Department of Anaesthesia, Royal North Shore Hospital, University of Sydney, Sydney, Australia.

Department of Immunology, Manchester University NHS Foundation Trust, Manchester, UK.

出版信息

Br J Anaesth. 2019 Jul;123(1):e95-e103. doi: 10.1016/j.bja.2019.01.033. Epub 2019 Apr 5.

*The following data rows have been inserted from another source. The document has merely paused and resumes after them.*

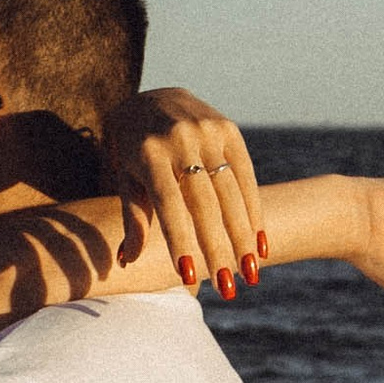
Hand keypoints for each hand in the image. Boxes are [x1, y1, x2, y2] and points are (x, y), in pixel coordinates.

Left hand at [104, 85, 264, 298]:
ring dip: (243, 238)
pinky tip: (260, 245)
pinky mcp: (229, 129)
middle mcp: (181, 139)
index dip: (180, 240)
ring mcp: (208, 131)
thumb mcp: (123, 175)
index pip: (168, 204)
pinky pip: (246, 176)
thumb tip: (128, 260)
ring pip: (230, 194)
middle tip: (228, 289)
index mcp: (149, 152)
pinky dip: (254, 213)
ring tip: (250, 275)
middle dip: (218, 249)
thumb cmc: (130, 147)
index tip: (189, 276)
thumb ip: (131, 215)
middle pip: (204, 204)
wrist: (150, 93)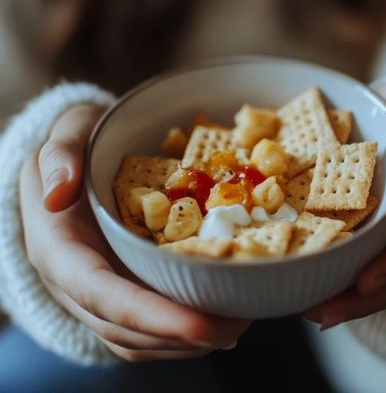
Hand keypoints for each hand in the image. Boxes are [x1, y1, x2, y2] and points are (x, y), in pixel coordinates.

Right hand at [20, 104, 249, 360]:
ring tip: (237, 323)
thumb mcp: (68, 132)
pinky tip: (218, 320)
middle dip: (179, 335)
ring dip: (185, 341)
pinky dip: (181, 330)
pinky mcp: (122, 284)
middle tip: (236, 324)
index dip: (149, 315)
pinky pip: (148, 322)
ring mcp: (101, 286)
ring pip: (136, 335)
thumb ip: (61, 155)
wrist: (85, 157)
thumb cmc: (81, 143)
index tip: (200, 326)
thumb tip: (59, 194)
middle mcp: (78, 278)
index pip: (100, 293)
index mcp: (59, 247)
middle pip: (124, 326)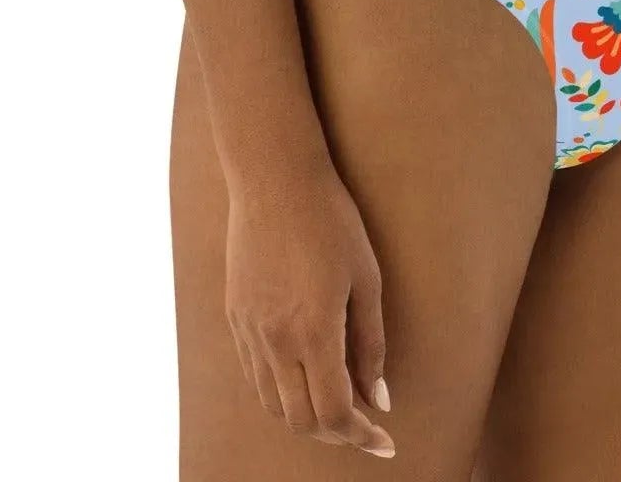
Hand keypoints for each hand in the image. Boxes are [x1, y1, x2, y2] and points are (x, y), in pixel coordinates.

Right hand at [223, 160, 396, 458]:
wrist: (274, 178)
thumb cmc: (331, 221)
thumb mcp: (366, 278)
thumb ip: (371, 343)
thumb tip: (379, 399)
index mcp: (312, 332)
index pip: (333, 414)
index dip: (361, 437)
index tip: (385, 441)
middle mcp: (274, 340)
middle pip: (299, 421)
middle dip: (335, 433)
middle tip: (363, 425)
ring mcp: (249, 330)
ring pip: (272, 403)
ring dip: (305, 414)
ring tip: (336, 400)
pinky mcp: (235, 316)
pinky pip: (255, 373)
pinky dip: (281, 389)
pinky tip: (303, 372)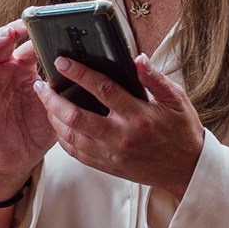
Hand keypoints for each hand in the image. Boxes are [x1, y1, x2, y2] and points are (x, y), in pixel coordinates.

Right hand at [0, 22, 57, 199]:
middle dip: (10, 29)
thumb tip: (84, 64)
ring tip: (5, 37)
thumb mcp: (58, 103)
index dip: (32, 30)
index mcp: (23, 67)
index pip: (24, 41)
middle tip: (24, 24)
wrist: (23, 157)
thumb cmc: (39, 129)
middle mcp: (4, 71)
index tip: (47, 22)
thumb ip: (64, 84)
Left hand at [31, 47, 206, 201]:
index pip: (103, 90)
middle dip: (54, 100)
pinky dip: (62, 138)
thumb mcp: (177, 99)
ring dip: (53, 118)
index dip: (79, 73)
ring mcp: (112, 155)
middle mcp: (122, 137)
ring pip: (71, 137)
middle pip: (77, 117)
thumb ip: (156, 78)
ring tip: (46, 102)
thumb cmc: (182, 130)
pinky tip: (58, 124)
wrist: (186, 169)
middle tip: (42, 85)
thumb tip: (137, 59)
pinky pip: (76, 153)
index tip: (62, 62)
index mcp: (139, 116)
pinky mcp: (107, 166)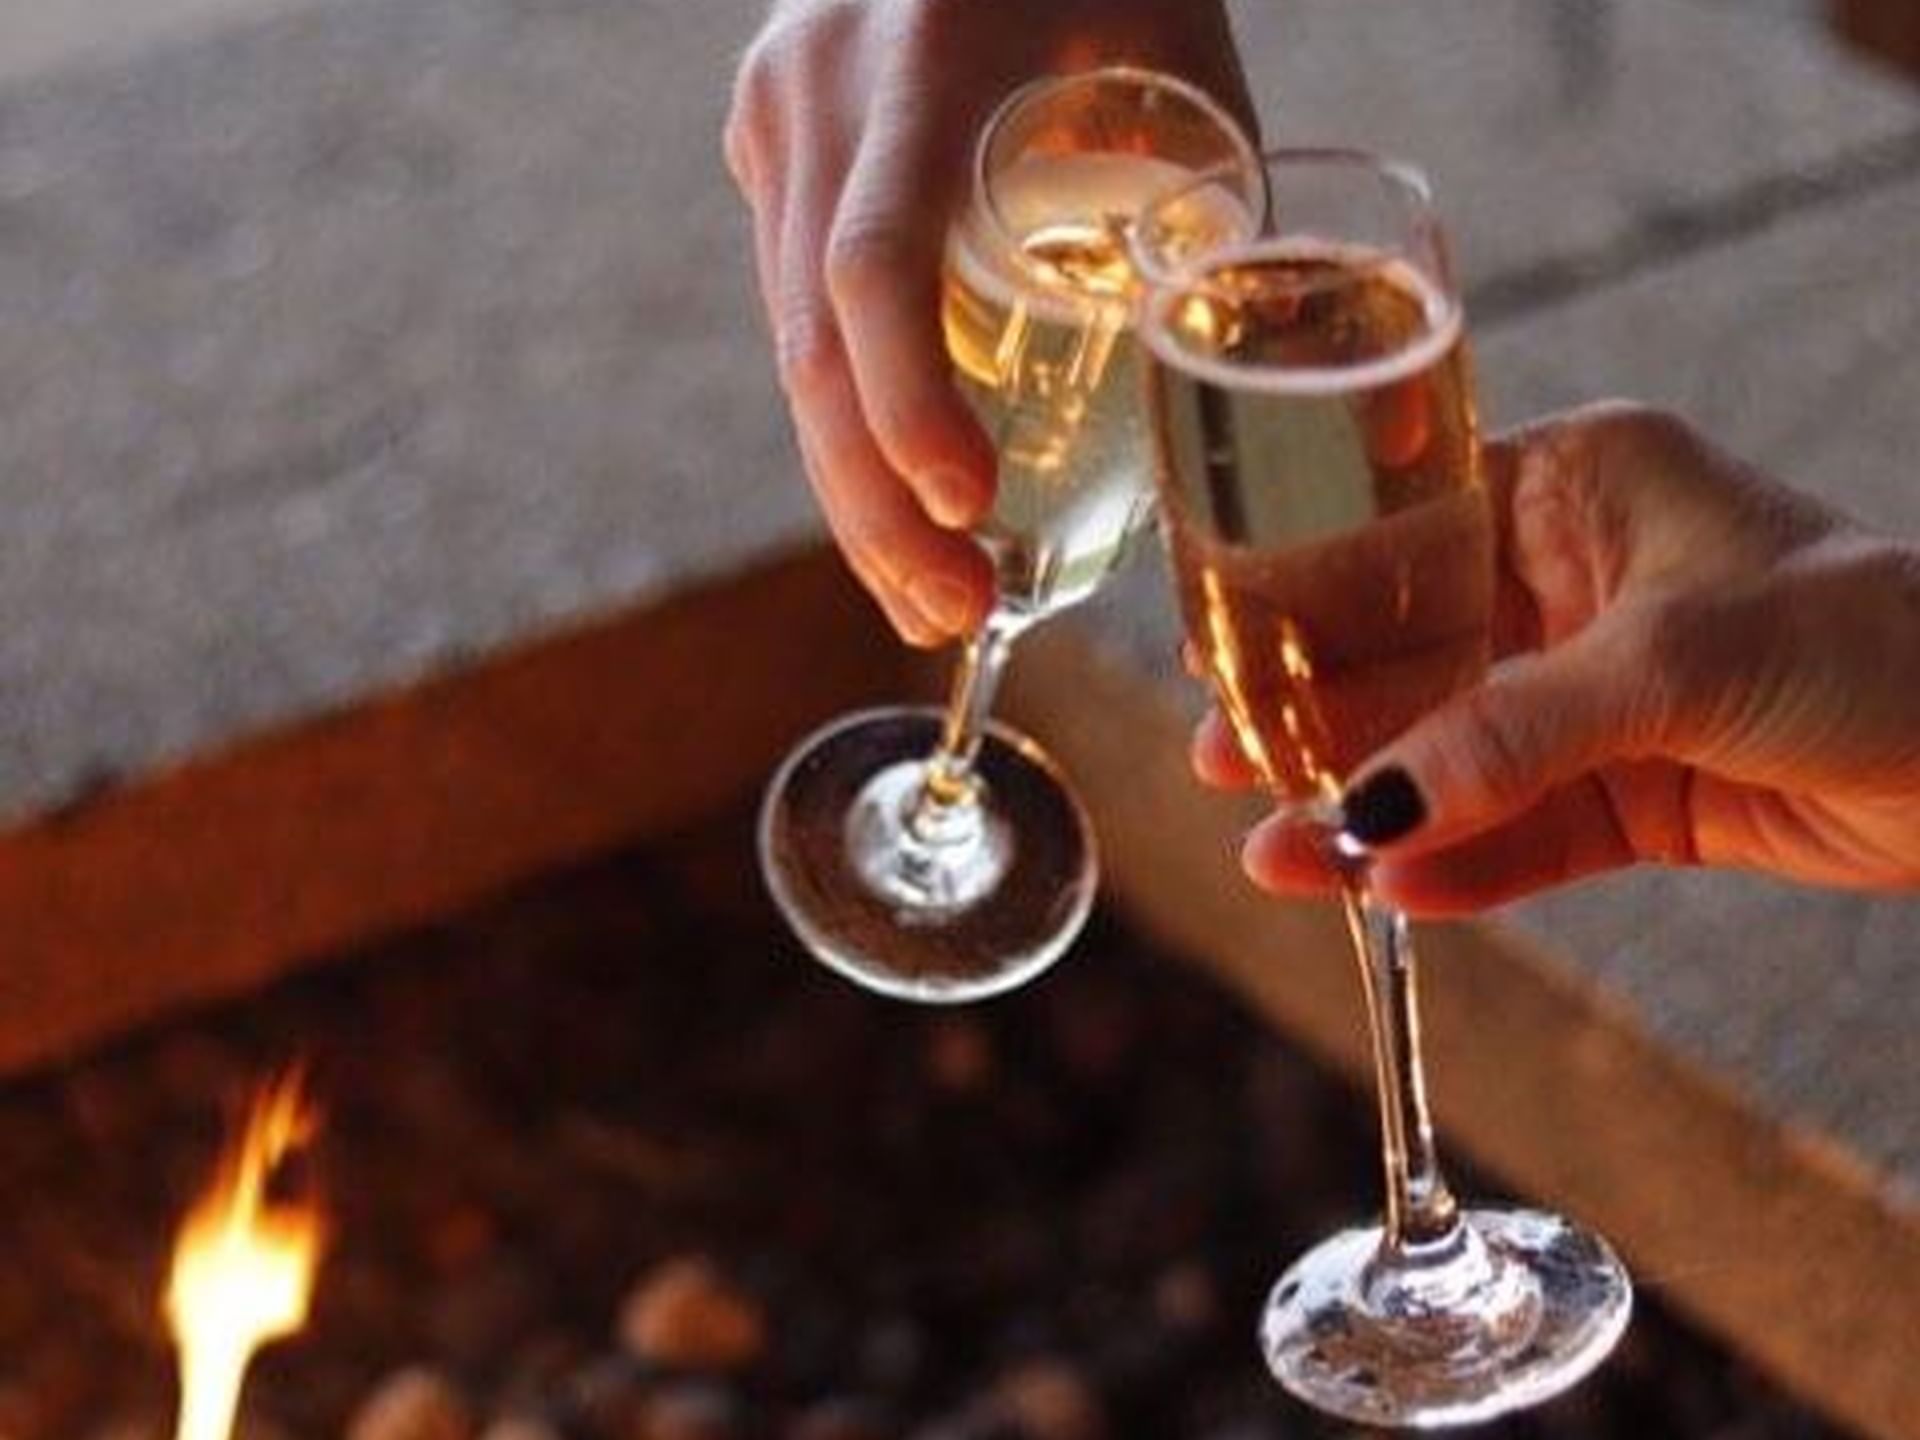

DOI:10.1016/j.bja.2019.01.033
PMID:30955832
Abstract

Chlorhexidine is an antiseptic with a broad spectrum of activity and a persistent effect on skin. Consequently, it has become an ubiquitous antiseptic in healthcare and the community. As use has become widespread, increasing numbers of cases of allergy have been reported in the literature, including cases of anaphylaxis to chlorhexidine gels used on mucous membranes, chlorhexidine-impregnated devices such as central venous catheters, chlorhexidine preparations used on wounds and broken skin, and cases after dental procedures. Numerous governmental warnings have been issued over recent decades to warn of the risk of allergy to chlorhexidine on mucosal surfaces or in medical devices. Whilst the number of published cases likely underestimates the true prevalence of reactions, we retrospectively surveyed clinics with experience in investigating perioperative chlorhexidine allergy. Despite differences in investigation practice before the survey took place, 13 clinics responded which together had diagnosed 252 cases of anaphylaxis to chlorhexidine, and cases of delayed allergy. In eight of 13 clinics, chlorhexidine was within the top four most commonly diagnosed causes of perioperative anaphylaxis. Despite this, the incidence of anaphylaxis to chlorhexidine is low given that patients are very commonly exposed. Sensitisation of healthcare workers can occur, but is uncommon. Before exposing patients to this antiseptic, consideration of the potential risk vs benefit should be undertaken, particularly for higher risk exposures, such as mucosal exposure or i.v. exposure via impregnated lines. Difficulties exist in protecting patients with known allergies from re-exposure to chlorhexidine, which would be improved with uniform labelling and chlorhexidine product registers.

摘要

洗必泰是一种具有广谱活性和持久皮肤效果的防腐剂。因此,它已成为医疗保健和社区中无处不在的防腐剂。随着使用的广泛普及,文献中越来越多的过敏病例被报道,包括对粘膜用洗必泰凝胶、中央静脉导管等洗必泰浸渍设备、用于伤口和破皮的洗必泰制剂以及牙科手术后发生的过敏病例。近几十年来,发布了许多政府警告,以警告粘膜表面或医疗器械中洗必泰过敏的风险。尽管已发表的病例数可能低估了反应的真实流行率,但我们回顾性调查了具有调查围手术期洗必泰过敏经验的诊所。尽管在调查前的调查实践存在差异,但有 13 家诊所做出了回应,这些诊所共诊断出 252 例对洗必泰的过敏反应,包括迟发性过敏反应。在 13 家诊所中的 8 家,洗必泰是围手术期最常见的过敏原因的前四名之一。尽管如此,鉴于患者非常常见地暴露于洗必泰,洗必泰过敏的发生率仍然很低。医护人员可能会致敏,但并不常见。在将患者暴露于这种防腐剂之前,应考虑潜在的风险与收益,特别是对于粘膜暴露或通过浸渍线进行静脉暴露等更高风险的暴露。对于已知对洗必泰过敏的患者,存在难以避免再次暴露的问题,如果采用统一的标签和洗必泰产品登记制度,这个问题将得到改善。